■ PROBLEMA PROPOSTO A ■
Repita, sem mudar nenhuma palavra, tudo o que vai de "Repare-se na subjetividade" até "desse sistema [02]." no texto sobre a imputabilidade penal de menores.
■ PROBLEMA PROPOSTO B ■
Segundo o texto sobre a imputabilidade penal de menores, para quem ficava fixada a imputabilidade plena?

■ TEXTO FORNECIDO ■
= = = = = = =
A imputabilidade plena permanecia, tal como no Código Imperial, fixada para os maiores de quatorze anos (art.30).
Acerca do Código Penal de 1980, o critério biopsicológico, fundado ainda na premissa do "discernimento" foi ratificado com as seguintes modificações: o maior de nove anos e menor de 14 anos submeter-se-ia à avaliação do Magistrado (art. 27, 2º) sobre "a sua aptidão para distinguir o bem do mal, o reconhecimento de possuir ele relativa lucidez para se orientar em face das alternativas do justo e do injusto, da moralidade e da imoralidade, do lícito e do ilícito".
Repare-se na subjetividade do comando normativo proposto pelo referido Código. Caberia ao Magistrado, de acordo com critérios "objetivamente" propostos pela norma, mas efetivamente subjetivos, aquilatar o grau de discernimento do menor infrator, para assim aplicar a pena que lhe fosse mais arrazoada. Sabe-se que por mais imparcial que seja o juiz, não pode olvidar de critérios subjetivos adquiridos por experiências próprias. Daí a falha desse sistema [02].
= = = = = = =
■ MATERIAL FORNECIDO ■
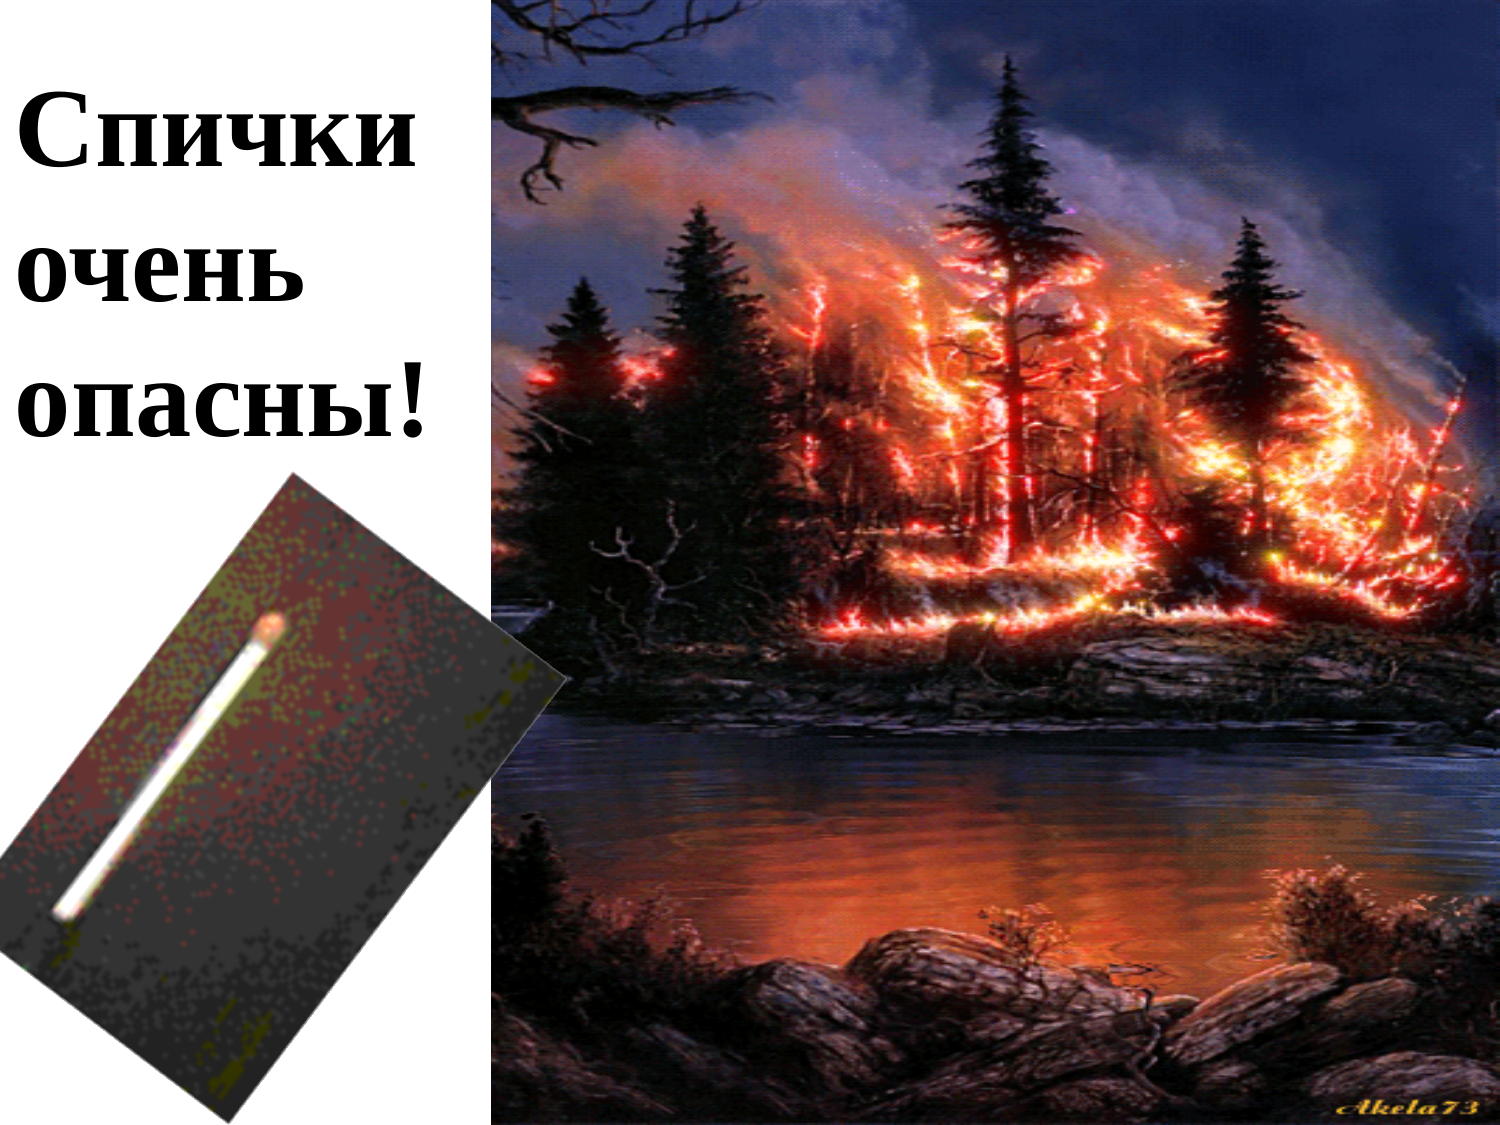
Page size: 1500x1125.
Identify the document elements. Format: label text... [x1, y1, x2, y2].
= = = = = = =
■ RESOLUÇÃO COMPLETA A ■
Repare-se na subjetividade do comando normativo proposto pelo referido Código. Caberia ao Magistrado, de acordo com critérios "objetivamente" propostos pela norma, mas efetivamente subjetivos, aquilatar o grau de discernimento do menor infrator, para assim aplicar a pena que lhe fosse mais arrazoada. Sabe-se que por mais imparcial que seja o juiz, não pode olvidar de critérios subjetivos adquiridos por experiências próprias. Daí a falha desse sistema [02].

■ RESOLUÇÃO COMPLETA B ■
Para os maiores de quatorze anos.